As an aside, Oregon Tech has specifically moved away from delivering associate degrees, as that is the role of our community college partners. Oregon Tech's rigorous programs are best delivered in a four-year, bachelor's degree setting. However, our mission statement specifically states that Oregon Tech will deliver "world-ready graduates". Should our programs need to move into a graduate realm to meet professional standards, such as what we are seeing with civil engineering, we must be prepared to meet the need of our graduates' employers.

The legislature deemed Oregon Tech home to the Oregon Center for Health Professions in 2005. We use this designation to represent the healthcare programs we offer throughout Oregon. Oregon Tech is now completing the Martha Anne Dow Center for Health Professions, which is the building in Klamath Falls that houses our programs there. I would like to thank you for the support we've received from the legislature for the Center, including a $10 million Article XI-F bond, a $9 million Article XI-G bond, and a $1.5 million Healthcare Policy Package.

The Martha Anne Dow Center will completely open next fall, but now houses all of our imaging programs in the first wing. The second wing will be home to OHSU's nursing program and two special computer-simulated modules. Toshiba America Medical Systems has helped us equip the Center with state-of-the-industry instruments in several areas. Toshiba's partnership found them donating to Oregon Tech the only simulated MRI and CAT-scan equipment in use nationally for education.

Healthcare education is only one of Oregon Tech's centers of excellence. In 2001, the Oregon Legislature designated Oregon Tech home to the Oregon Renewable Energy Center. This built upon the work of the Geo-Heat Center, an international clearinghouse for geothermal information, which had been established at Oregon Tech in 1974. By spring 2005, Oregon Tech had become the first university in the United States offering a bachelor's degree in renewable energy. The program offers a synthesis of electrical, computer and mechanical engineering, all addressing power production through renewable, sustainable sources.
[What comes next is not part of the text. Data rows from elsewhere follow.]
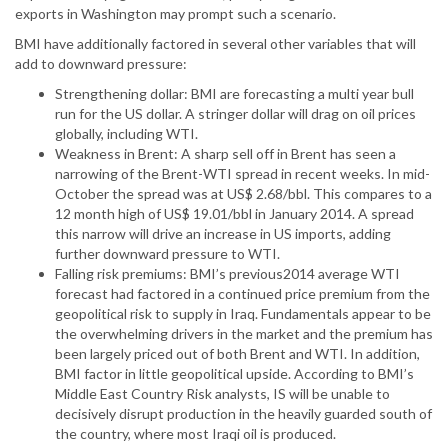
exports in Washington may prompt such a scenario.
BMI have additionally factored in several other variables that will
add to downward pressure:
Strengthening dollar: BMI are forecasting a multi year bull
run for the US dollar. A stringer dollar will drag on oil prices
globally, including WTI.
Weakness in Brent: A sharp sell off in Brent has seen a
narrowing of the Brent-WTI spread in recent weeks. In mid-
October the spread was at US$ 2.68/bbl. This compares to a
12 month high of US$ 19.01/bbl in January 2014. A spread
this narrow will drive an increase in US imports, adding
further downward pressure to WTI.
Falling risk premiums: BMI’s previous2014 average WTI
forecast had factored in a continued price premium from the
geopolitical risk to supply in Iraq. Fundamentals appear to be
the overwhelming drivers in the market and the premium has
been largely priced out of both Brent and WTI. In addition,
BMI factor in little geopolitical upside. According to BMI’s
Middle East Country Risk analysts, IS will be unable to
decisively disrupt production in the heavily guarded south of
the country, where most Iraqi oil is produced.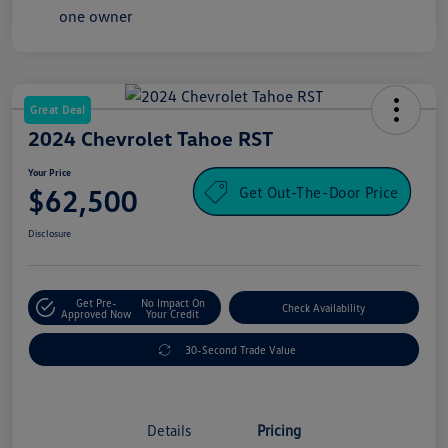
Great Deal
2024 Chevrolet Tahoe RST
Your Price
Get Out-The-Door Price
$62,500
Disclosure
Get Pre-
No Impact On
Check Availability
Approved Now
Your Credit
30-Second Trade Value
Details
Pricing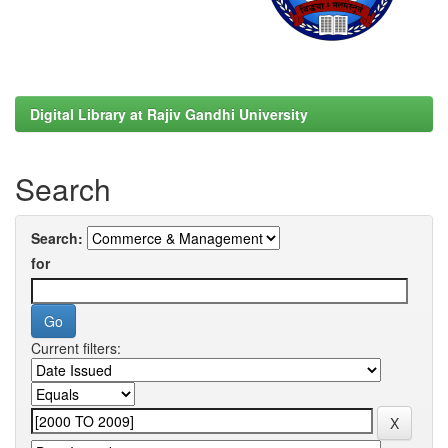
Digital Library at Rajiv Gandhi University
Search
Search:
for
Current filters: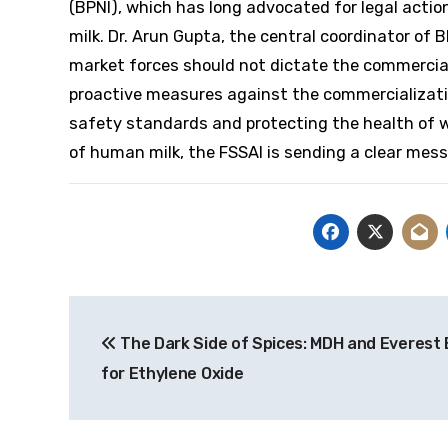
(BPNI), which has long advocated for legal acti
milk. Dr. Arun Gupta, the central coordinator of
market forces should not dictate the commercial
proactive measures against the commercializati
safety standards and protecting the health of w
of human milk, the FSSAI is sending a clear mes
Post
The Dark Side of Spices: MDH and Everest
navigation
for Ethylene Oxide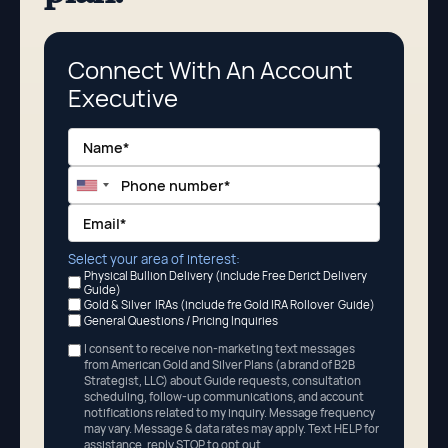
Connect With An Account
Executive
Select your area of interest:
Physical Bullion Delivery (include Free Derict Delivery
Guide)
Gold & Silver IRAs (include fre Gold IRA Rollover Guide)
General Questions / Pricing Inquiries
I consent to receive non-marketing text messages
from American Gold and Silver Plans (a brand of B2B
Strategist, LLC) about Guide requests, consultation
scheduling, follow-up communications, and account
notifications related to my inquiry. Message frequency
may vary. Message
&
data rates may apply. Text HELP for
assistance, reply STOP to opt out.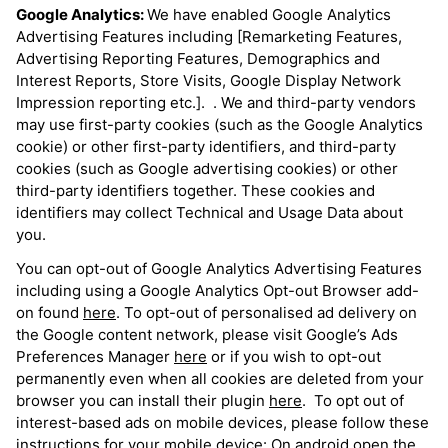
Google Analytics:
We have enabled Google Analytics
Advertising Features including [Remarketing Features,
Advertising Reporting Features, Demographics and
Interest Reports, Store Visits, Google Display Network
Impression reporting etc.]. . We and third-party vendors
may use first-party cookies (such as the Google Analytics
cookie) or other first-party identifiers, and third-party
cookies (such as Google advertising cookies) or other
third-party identifiers together. These cookies and
identifiers may collect Technical and Usage Data about
you.
You can opt-out of Google Analytics Advertising Features
including using a Google Analytics Opt-out Browser add-
on found
here
. To opt-out of personalised ad delivery on
the Google content network, please visit Google’s Ads
Preferences Manager
here
or if you wish to opt-out
permanently even when all cookies are deleted from your
browser you can install their plugin
here
. To opt out of
interest-based ads on mobile devices, please follow these
instructions for your mobile device: On android open the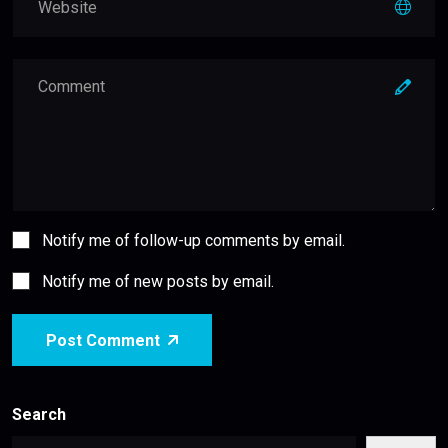
Notify me of follow-up comments by email.
Notify me of new posts by email.
Post Comment
Search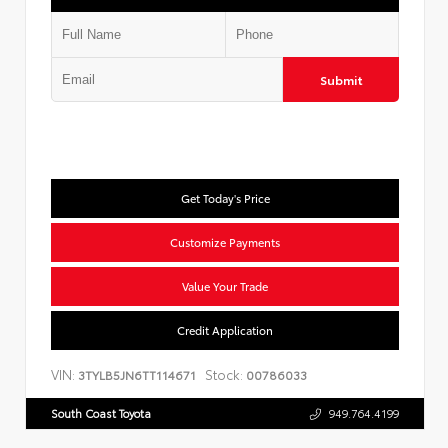
Submit
Get Today's Price
Customize Payments
Value Your Trade
Credit Application
VIN:
Stock:
3TYLB5JN6TT114671
00786033
South Coast Toyota
949.764.4199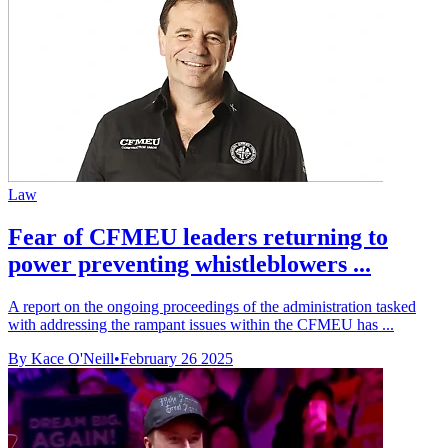
Law
Fear of CFMEU leaders returning to
power preventing whistleblowers ...
A report on the ongoing proceedings of the administration tasked
with addressing the rampant issues within the CFMEU has ...
By Kace O'Neill
•
February 26 2025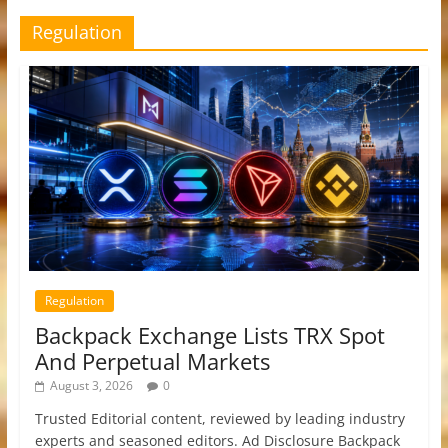
Regulation
Regulation
Backpack Exchange Lists TRX Spot
And Perpetual Markets
August 3, 2026
0
Trusted Editorial content, reviewed by leading industry
experts and seasoned editors. Ad Disclosure Backpack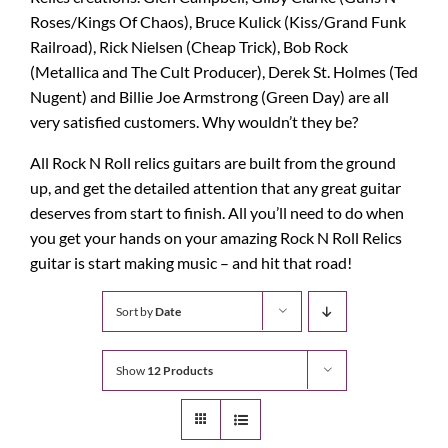
Roses/Kings Of Chaos), Bruce Kulick (Kiss/Grand Funk
Railroad), Rick Nielsen (Cheap Trick), Bob Rock
(Metallica and The Cult Producer), Derek St. Holmes (Ted
Nugent) and Billie Joe Armstrong (Green Day) are all
very satisfied customers. Why wouldn’t they be?
All Rock N Roll relics guitars are built from the ground
up, and get the detailed attention that any great guitar
deserves from start to finish. All you’ll need to do when
you get your hands on your amazing Rock N Roll Relics
guitar is start making music – and hit that road!
Sort by
Date
Show
12 Products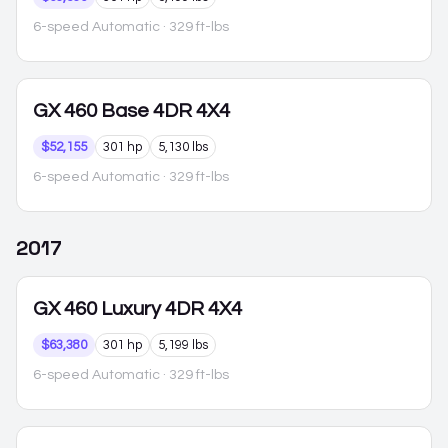
6-speed Automatic
· 329 ft-lbs
GX 460
Base 4DR 4X4
$52,155
301 hp
5,130 lbs
6-speed Automatic
· 329 ft-lbs
2017
GX 460
Luxury 4DR 4X4
$63,380
301 hp
5,199 lbs
6-speed Automatic
· 329 ft-lbs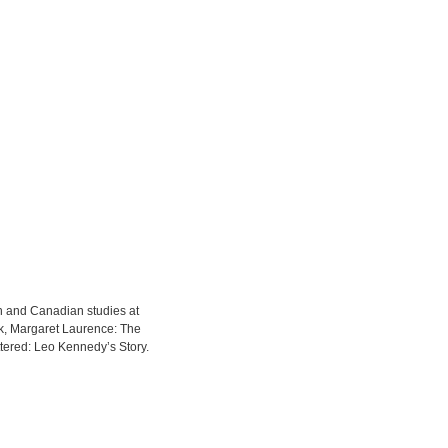
sh and Canadian studies at
ek, Margaret Laurence: The
ered: Leo Kennedy’s Story.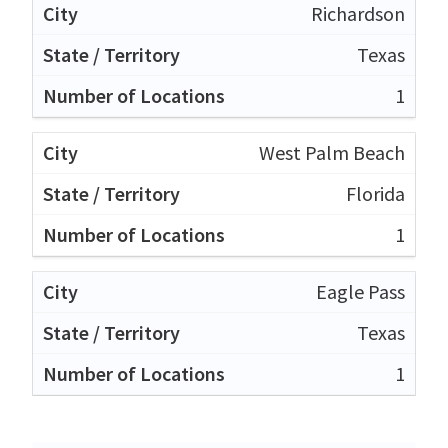
Richardson
Texas
1
West Palm Beach
Florida
1
Eagle Pass
Texas
1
In January, we broke ground for a deep, high-temperature geothermal well on the Klamath Falls campus. We've used geothermal technology to heat and cool the campus since 1964, but now we are moving forward to produce our own electricity. With the applied nature of our pedagogy, our students will use the power plant as a working laboratory. This spring a low-temperature power plant will be in place, utilizing existing resources, which also will augment our students' preparedness to meet the needs of industry.

Being a small institution, Oregon Tech is able to be flexible and nimble to meet the needs of employers, such as The Boeing Company, and the needs of Oregon's citizens, through our centers of excellence and readily applicable degree programs.

I hope this gives you a feeling for Oregon Tech's unique niche across the state of Oregon and in the Pacific Northwest. As noted earlier, our philosophical approach to education - small classes, rigorous programs, dedicated faculty, applied fields of study - is embodied in our new tag line: Hands-on education for real-world achievement. I thank you for this opportunity to share with you some of the accomplishments of Oregon Tech. I would be happy to address any questions you may have.